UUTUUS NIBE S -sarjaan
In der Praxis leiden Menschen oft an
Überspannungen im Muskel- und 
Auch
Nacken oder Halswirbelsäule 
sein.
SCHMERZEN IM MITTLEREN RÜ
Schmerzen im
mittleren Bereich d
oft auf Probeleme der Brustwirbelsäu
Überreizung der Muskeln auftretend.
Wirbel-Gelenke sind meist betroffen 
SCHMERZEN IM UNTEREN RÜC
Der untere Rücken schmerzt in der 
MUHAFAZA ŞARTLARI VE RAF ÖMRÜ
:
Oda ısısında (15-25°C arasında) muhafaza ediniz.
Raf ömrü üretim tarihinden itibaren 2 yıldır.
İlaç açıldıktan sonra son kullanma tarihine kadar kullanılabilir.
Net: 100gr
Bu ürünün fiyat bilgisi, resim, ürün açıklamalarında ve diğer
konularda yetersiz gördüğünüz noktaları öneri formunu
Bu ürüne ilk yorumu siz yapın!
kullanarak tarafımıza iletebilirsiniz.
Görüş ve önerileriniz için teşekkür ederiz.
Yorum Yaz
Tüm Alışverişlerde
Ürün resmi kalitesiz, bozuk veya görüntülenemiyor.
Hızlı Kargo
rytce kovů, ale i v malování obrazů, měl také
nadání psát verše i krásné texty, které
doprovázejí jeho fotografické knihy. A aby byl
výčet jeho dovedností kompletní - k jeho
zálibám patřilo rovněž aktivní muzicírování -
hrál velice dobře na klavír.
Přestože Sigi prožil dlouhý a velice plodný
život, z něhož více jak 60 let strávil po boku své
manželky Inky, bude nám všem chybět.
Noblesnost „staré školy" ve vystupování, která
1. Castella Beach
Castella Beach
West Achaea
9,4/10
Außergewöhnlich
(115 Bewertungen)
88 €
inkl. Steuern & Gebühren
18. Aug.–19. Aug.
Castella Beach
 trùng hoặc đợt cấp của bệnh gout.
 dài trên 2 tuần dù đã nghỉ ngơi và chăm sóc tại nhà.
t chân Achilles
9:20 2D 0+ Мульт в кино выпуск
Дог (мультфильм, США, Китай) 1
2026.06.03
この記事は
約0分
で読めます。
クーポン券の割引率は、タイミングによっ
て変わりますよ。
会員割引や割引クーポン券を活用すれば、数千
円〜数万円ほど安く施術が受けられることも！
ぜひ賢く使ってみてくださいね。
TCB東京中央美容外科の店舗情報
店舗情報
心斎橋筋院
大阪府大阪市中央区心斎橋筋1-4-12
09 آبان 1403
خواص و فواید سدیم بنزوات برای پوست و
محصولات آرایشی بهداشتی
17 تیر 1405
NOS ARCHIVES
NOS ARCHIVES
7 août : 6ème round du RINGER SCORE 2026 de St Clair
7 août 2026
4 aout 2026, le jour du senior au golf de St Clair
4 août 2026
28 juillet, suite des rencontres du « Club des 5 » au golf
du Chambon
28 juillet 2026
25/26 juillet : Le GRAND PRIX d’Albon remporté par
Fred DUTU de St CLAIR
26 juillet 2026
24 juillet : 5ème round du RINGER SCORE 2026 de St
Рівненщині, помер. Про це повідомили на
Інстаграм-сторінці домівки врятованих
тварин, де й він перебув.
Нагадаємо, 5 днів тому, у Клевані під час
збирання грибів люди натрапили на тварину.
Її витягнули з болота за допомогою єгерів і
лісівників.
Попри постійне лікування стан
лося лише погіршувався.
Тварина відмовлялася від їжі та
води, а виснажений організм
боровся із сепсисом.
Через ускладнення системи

## WORK TO COMPLETE
Reproduce the lines above character for character, from the first to the last.

## ANSWER SPACE
UUTUUS NIBE S -sarjaan
In der Praxis leiden Menschen oft an
Überspannungen im Muskel- und 
Auch
Nacken oder Halswirbelsäule 
sein.
SCHMERZEN IM MITTLEREN RÜ
Schmerzen im
mittleren Bereich d
oft auf Probeleme der Brustwirbelsäu
Überreizung der Muskeln auftretend.
Wirbel-Gelenke sind meist betroffen 
SCHMERZEN IM UNTEREN RÜC
Der untere Rücken schmerzt in der 
MUHAFAZA ŞARTLARI VE RAF ÖMRÜ
:
Oda ısısında (15-25°C arasında) muhafaza ediniz.
Raf ömrü üretim tarihinden itibaren 2 yıldır.
İlaç açıldıktan sonra son kullanma tarihine kadar kullanılabilir.
Net: 100gr
Bu ürünün fiyat bilgisi, resim, ürün açıklamalarında ve diğer
konularda yetersiz gördüğünüz noktaları öneri formunu
Bu ürüne ilk yorumu siz yapın!
kullanarak tarafımıza iletebilirsiniz.
Görüş ve önerileriniz için teşekkür ederiz.
Yorum Yaz
Tüm Alışverişlerde
Ürün resmi kalitesiz, bozuk veya görüntülenemiyor.
Hızlı Kargo
rytce kovů, ale i v malování obrazů, měl také
nadání psát verše i krásné texty, které
doprovázejí jeho fotografické knihy. A aby byl
výčet jeho dovedností kompletní - k jeho
zálibám patřilo rovněž aktivní muzicírování -
hrál velice dobře na klavír.
Přestože Sigi prožil dlouhý a velice plodný
život, z něhož více jak 60 let strávil po boku své
manželky Inky, bude nám všem chybět.
Noblesnost „staré školy" ve vystupování, která
1. Castella Beach
Castella Beach
West Achaea
9,4/10
Außergewöhnlich
(115 Bewertungen)
88 €
inkl. Steuern & Gebühren
18. Aug.–19. Aug.
Castella Beach
 trùng hoặc đợt cấp của bệnh gout.
 dài trên 2 tuần dù đã nghỉ ngơi và chăm sóc tại nhà.
t chân Achilles
9:20 2D 0+ Мульт в кино выпуск
Дог (мультфильм, США, Китай) 1
2026.06.03
この記事は
約0分
で読めます。
クーポン券の割引率は、タイミングによっ
て変わりますよ。
会員割引や割引クーポン券を活用すれば、数千
円〜数万円ほど安く施術が受けられることも！
ぜひ賢く使ってみてくださいね。
TCB東京中央美容外科の店舗情報
店舗情報
心斎橋筋院
大阪府大阪市中央区心斎橋筋1-4-12
09 آبان 1403
خواص و فواید سدیم بنزوات برای پوست و
محصولات آرایشی بهداشتی
17 تیر 1405
NOS ARCHIVES
NOS ARCHIVES
7 août : 6ème round du RINGER SCORE 2026 de St Clair
7 août 2026
4 aout 2026, le jour du senior au golf de St Clair
4 août 2026
28 juillet, suite des rencontres du « Club des 5 » au golf
du Chambon
28 juillet 2026
25/26 juillet : Le GRAND PRIX d’Albon remporté par
Fred DUTU de St CLAIR
26 juillet 2026
24 juillet : 5ème round du RINGER SCORE 2026 de St
Рівненщині, помер. Про це повідомили на
Інстаграм-сторінці домівки врятованих
тварин, де й він перебув.
Нагадаємо, 5 днів тому, у Клевані під час
збирання грибів люди натрапили на тварину.
Її витягнули з болота за допомогою єгерів і
лісівників.
Попри постійне лікування стан
лося лише погіршувався.
Тварина відмовлялася від їжі та
води, а виснажений організм
боровся із сепсисом.
Через ускладнення системи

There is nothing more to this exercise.